Omega-3 Fatty Acids Improve ADHD
A 2017 systematic review and meta-analysis found that omega-3 fatty acid supplementation improves symptoms of attention-deficit hyperactivity disorder (ADHD) in children and adolescents. The article by Jane Pei-Chen Chang and colleagues in the journal Neuropsychopharmacology identified seven randomized controlled trials in which omega-3 fatty acids improved clinical symptoms of ADHD, and three trials in which omega-3s improved cognitive measures associated with attention.
The meta-analysis also found that children and adolescents with ADHD have lower than normal levels of the omega-3s DHA and EPA, in addition to lower total levels of omega-3s measured in blood and cheek tissues.
Chang and colleagues suggest that omega-3 fatty acid supplementation is a potentially helpful and largely risk-free treatment option for ADHD in children and adolescents.
Reduced Functional Connectivity of Amygdala Linked to Autism in Pre-School Boys
A 2016 study in the Journal of the American Academy of Child and Adolescent Psychiatry found that preschool-aged boys with autism have weaker functional connectivity of the amygdala than typically-developing children of the same age. Researchers led by Mark D. Shen used resting-state functional connectivity magnetic resonance imaging (MRI) to measure how connected the amygdala was to other regions of the brain in 72 young boys (average age 3.5).
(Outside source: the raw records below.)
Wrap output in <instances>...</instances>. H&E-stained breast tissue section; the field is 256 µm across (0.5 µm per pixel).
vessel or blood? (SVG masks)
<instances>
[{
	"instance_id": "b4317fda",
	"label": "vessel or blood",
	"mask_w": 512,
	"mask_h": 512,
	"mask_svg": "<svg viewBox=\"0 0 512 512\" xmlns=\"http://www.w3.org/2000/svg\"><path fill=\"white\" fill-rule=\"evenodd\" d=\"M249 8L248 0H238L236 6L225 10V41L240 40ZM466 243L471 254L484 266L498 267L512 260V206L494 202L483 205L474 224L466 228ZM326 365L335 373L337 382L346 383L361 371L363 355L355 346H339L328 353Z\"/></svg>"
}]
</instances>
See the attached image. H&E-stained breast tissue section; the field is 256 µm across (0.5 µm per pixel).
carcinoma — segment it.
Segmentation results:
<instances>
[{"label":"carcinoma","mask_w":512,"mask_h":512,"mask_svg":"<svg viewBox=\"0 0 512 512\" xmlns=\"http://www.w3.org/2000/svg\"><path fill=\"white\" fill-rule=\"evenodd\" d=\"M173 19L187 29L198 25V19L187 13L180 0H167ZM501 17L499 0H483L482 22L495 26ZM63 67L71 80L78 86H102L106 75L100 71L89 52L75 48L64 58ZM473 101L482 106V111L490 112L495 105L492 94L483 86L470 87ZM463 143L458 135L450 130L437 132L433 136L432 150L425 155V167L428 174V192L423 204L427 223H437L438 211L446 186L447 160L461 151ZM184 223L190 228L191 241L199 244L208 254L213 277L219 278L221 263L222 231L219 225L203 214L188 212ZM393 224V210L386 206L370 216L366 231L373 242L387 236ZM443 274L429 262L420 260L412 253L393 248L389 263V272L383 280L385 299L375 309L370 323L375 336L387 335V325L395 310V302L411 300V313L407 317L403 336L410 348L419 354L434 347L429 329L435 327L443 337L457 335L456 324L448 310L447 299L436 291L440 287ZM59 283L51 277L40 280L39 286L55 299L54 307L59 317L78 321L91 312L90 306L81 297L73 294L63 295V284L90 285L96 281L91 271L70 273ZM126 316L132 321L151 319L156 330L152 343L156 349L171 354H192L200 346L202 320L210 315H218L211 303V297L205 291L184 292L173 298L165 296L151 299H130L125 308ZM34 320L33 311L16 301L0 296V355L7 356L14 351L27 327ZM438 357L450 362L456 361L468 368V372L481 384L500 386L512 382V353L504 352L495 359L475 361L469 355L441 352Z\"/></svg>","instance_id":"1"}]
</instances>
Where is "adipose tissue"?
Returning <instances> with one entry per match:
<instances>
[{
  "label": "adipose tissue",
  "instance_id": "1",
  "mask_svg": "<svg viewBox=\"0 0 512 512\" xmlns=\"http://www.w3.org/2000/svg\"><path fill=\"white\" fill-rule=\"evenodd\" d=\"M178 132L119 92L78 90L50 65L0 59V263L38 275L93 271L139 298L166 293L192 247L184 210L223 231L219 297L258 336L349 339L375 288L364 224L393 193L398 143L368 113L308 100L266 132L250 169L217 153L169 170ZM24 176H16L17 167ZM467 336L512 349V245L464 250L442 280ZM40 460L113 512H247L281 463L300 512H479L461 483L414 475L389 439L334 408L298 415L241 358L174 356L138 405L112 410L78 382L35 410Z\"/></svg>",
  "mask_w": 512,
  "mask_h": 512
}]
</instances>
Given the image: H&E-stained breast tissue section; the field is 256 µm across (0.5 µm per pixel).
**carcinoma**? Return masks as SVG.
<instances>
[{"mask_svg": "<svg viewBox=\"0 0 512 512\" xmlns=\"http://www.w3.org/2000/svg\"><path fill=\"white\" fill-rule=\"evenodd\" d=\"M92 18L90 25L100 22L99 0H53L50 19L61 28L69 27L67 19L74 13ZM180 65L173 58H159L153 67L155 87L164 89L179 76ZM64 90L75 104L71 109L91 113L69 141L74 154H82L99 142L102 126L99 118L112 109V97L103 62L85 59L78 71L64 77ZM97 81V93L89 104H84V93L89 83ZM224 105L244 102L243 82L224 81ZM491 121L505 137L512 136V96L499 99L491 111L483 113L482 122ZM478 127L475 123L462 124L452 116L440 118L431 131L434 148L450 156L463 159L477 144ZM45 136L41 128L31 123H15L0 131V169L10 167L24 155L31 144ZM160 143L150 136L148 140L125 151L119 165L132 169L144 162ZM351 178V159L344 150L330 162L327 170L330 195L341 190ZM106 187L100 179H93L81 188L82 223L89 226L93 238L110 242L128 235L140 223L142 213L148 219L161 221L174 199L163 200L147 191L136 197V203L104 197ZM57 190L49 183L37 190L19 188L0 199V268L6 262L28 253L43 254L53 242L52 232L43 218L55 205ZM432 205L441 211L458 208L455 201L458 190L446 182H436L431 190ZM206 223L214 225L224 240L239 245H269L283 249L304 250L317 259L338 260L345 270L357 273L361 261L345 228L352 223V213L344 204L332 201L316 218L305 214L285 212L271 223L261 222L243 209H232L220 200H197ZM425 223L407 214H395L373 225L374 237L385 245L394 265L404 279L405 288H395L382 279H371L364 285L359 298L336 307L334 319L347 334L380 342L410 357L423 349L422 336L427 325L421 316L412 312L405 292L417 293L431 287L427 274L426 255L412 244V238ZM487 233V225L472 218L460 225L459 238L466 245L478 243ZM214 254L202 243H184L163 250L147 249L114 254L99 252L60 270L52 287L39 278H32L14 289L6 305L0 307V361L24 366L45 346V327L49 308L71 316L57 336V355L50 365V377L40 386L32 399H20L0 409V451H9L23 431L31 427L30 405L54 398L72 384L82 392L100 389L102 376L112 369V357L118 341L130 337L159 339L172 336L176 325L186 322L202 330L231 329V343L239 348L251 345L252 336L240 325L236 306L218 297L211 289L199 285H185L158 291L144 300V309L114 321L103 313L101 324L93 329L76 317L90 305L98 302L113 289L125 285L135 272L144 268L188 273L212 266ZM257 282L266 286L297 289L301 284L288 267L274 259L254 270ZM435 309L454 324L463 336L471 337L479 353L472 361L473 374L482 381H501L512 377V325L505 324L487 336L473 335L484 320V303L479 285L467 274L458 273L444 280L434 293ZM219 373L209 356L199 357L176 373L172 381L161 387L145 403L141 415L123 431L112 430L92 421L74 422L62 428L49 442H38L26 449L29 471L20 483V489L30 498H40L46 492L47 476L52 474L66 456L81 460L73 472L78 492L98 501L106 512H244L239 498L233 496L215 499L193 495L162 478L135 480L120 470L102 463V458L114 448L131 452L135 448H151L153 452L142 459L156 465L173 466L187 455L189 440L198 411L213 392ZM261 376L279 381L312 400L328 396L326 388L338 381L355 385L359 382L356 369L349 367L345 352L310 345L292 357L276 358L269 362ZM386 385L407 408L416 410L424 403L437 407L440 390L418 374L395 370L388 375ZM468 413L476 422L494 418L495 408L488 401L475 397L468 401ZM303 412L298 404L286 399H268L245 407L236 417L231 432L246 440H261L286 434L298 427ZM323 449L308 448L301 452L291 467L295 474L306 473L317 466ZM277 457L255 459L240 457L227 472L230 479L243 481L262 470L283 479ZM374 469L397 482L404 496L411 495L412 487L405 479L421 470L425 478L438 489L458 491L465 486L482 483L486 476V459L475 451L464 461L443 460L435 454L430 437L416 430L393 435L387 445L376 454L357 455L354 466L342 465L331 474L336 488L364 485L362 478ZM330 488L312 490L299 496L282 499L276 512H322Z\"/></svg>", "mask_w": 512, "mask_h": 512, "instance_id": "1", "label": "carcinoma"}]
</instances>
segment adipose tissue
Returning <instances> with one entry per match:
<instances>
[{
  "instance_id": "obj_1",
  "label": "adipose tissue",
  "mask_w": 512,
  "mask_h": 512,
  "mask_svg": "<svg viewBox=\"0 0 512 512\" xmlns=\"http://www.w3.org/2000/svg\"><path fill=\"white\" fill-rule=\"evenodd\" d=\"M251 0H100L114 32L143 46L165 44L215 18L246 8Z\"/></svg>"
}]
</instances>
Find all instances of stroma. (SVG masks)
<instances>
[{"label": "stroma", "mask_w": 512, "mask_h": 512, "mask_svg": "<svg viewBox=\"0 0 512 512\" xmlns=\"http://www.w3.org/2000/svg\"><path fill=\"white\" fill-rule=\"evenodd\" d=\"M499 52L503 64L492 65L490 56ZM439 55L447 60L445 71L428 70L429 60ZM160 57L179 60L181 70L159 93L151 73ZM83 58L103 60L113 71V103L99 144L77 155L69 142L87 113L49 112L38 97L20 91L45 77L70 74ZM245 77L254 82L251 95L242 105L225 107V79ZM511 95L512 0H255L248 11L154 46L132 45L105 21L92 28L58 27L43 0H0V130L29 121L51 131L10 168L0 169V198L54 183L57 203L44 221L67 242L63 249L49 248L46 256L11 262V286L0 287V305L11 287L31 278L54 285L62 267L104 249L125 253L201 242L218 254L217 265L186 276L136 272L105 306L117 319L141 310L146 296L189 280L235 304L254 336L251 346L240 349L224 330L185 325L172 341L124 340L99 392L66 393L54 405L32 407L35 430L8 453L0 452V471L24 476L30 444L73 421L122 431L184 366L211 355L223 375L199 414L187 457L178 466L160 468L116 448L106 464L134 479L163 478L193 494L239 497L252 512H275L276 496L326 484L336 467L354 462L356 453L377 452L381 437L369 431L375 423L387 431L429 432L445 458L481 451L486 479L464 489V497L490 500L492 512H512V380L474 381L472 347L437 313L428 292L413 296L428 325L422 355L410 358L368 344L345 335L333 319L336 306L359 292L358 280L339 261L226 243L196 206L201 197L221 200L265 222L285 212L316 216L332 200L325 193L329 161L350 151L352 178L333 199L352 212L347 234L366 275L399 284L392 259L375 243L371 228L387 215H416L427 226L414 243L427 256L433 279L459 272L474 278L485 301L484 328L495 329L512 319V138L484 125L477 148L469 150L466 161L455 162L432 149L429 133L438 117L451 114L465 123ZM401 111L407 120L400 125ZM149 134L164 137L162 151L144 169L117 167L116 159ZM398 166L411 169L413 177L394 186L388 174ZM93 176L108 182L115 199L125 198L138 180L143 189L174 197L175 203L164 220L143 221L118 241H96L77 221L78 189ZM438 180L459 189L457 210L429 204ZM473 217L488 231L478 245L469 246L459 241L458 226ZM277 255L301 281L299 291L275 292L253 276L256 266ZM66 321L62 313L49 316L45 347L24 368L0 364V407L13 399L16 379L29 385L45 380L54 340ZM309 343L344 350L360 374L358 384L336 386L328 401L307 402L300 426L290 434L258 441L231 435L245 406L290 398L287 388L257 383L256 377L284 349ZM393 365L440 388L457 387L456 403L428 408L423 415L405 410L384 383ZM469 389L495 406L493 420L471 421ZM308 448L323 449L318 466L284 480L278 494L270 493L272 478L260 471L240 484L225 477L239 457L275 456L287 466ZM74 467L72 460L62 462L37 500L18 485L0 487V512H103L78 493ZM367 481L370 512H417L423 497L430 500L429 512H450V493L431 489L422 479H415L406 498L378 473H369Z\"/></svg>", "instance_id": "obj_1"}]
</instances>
The boys with autism had weaker connectivity between the amygdala and regions linked to social communication, language deficits, and repetitive behaviors. These areas include the medial prefrontal cortex (mPFC), bilateral temporal lobe, striatum, thalamus, cingulate cortex, and cerebellum.
The weaker the connectivity between these regions, the more severe the boys’ autism symptoms were. They showed impairments in overall cognitive ability and both verbal and nonverbal ability.